The book has two entire chapters and parts of three others devoted to Wal-Mart. We hear from several people including a former store manager and read a catalog of abuses heaped on employees. Some of the abuses have nicknames that encourage the impression they occur widely throughout Wal-Mart stores. Names and nicknames include end of shift lock-in, internal banishment, child labor, slashing schedules, overnight lock-ins, missed breaks, shaving time, hiring illegal immigrants and sex discrimination.

Readers who reach the last chapter may feel worn down. The decline of status and treatment of the American workers interviewed in the book reads in places like class warfare, as when Greenhouse quotes senior management at Tyson’s food. “Jefferson was in a luxurious position from our perspective. We’re not pleading poverty. We’re not saying the Jefferson facility is losing money. We’re saying cost in Jefferson is out of line and we have to make adjustments.” Luxurious factory work sounds like an oxymoron. Apparently Tyson managers expect people to accept a lower wage as it fits their notion of social class for their workforce.

The last chapter makes policy suggestions. The suggestions are all good ones for helping labor, but they require political influence that does not exist and has not existed for some time. Wage theft was mentioned in many of the interviews in the book. Store managers and supervisors delete hours worked from computerized time sheets, or demand someone to work off the clock, or demand work through scheduled breaks and on and on. The United States Wages and Hours Act and other labor laws specify minimum legal standards for work and pay that do not include stealing from employees. The failure to enforce the law by the Bush Administration has never been an oversight, but appears as a deliberate, and so far successful, political decision.
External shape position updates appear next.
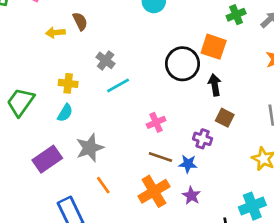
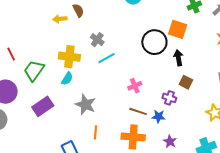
yellow cross: (68, 83) -> (69, 57), size x1.5
gray star: (90, 148) -> (85, 105), turned -30
purple rectangle: (47, 159) -> (43, 106), moved
orange line: (103, 185) -> (95, 132), turned 40
orange cross: (154, 191) -> (133, 137), turned 35
purple star: (191, 196) -> (170, 141), moved

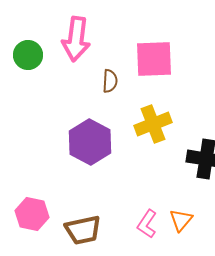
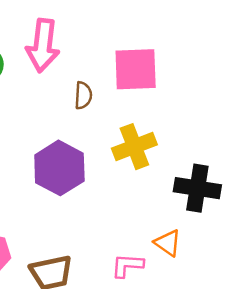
orange triangle: (181, 220) -> (168, 243), moved, turned -35
pink L-shape: (147, 224) -> (127, 265), turned 60

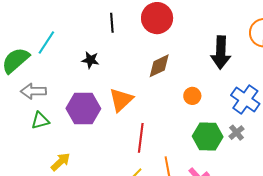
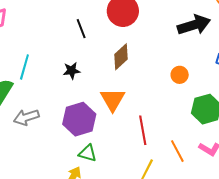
black arrow: (221, 53) -> (194, 25), turned -92
brown diamond: (159, 66) -> (121, 57), moved
green triangle: (40, 120) -> (88, 153), moved, turned 48

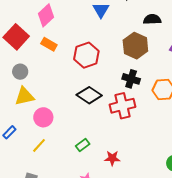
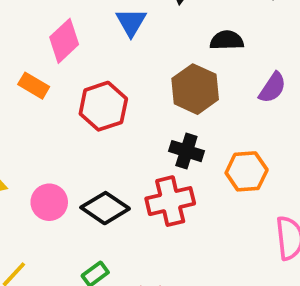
pink diamond: (46, 15) -> (64, 41), moved
black diamond: (89, 95) -> (105, 208), moved
pink circle: (43, 117) -> (49, 202), moved

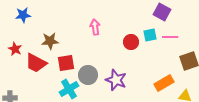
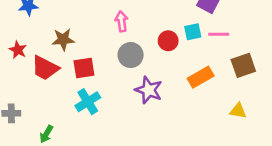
gray circle: (88, 75) -> (131, 55), moved
orange rectangle: (164, 83) -> (201, 77), moved

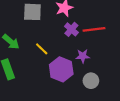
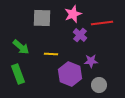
red line: (94, 29) -> (102, 23), moved
yellow line: (42, 49) -> (51, 54), turned -40

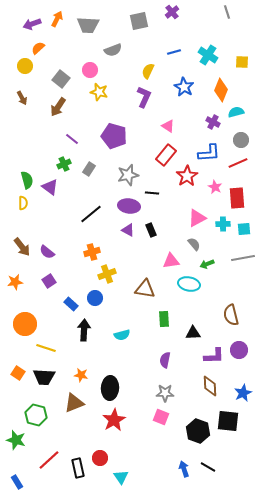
Greenhouse has hopes that unions and unionization can be more successful relieving the decline of status and treatment of the workforce. His discussion of the Justice for Janitors campaign is especially appropriate. Janitors are the type of workforce where unions need to concentrate their organizing. That is because they are among the lowest paid of the workforce. If unions can successfully raise wages at the bottom they have their best chance to push everyone up to higher wages. Raising wages at the bottom also gives the best chance to unify the workforce politically.

Serious political divisions exist in the workforce and the evidence shows up when millions of working class Americans do not vote, or vote for candidates without regard to their history of support for labor, including their own. For example, America’s personal income tax requires those who work for a living to pay higher tax rates on their wages than income earned as dividends from not working. This and other political attitudes debase work, but Greenhouse largely avoids these political issues or the problems that divide labor. Still we admire a well-organized and comprehensive review of current labor markets using interviews and case studies from people willing to go on the record. Perhaps the accounts in the book will bring more action and unity to American labor. It would help if more see the big picture in the Big Squeeze.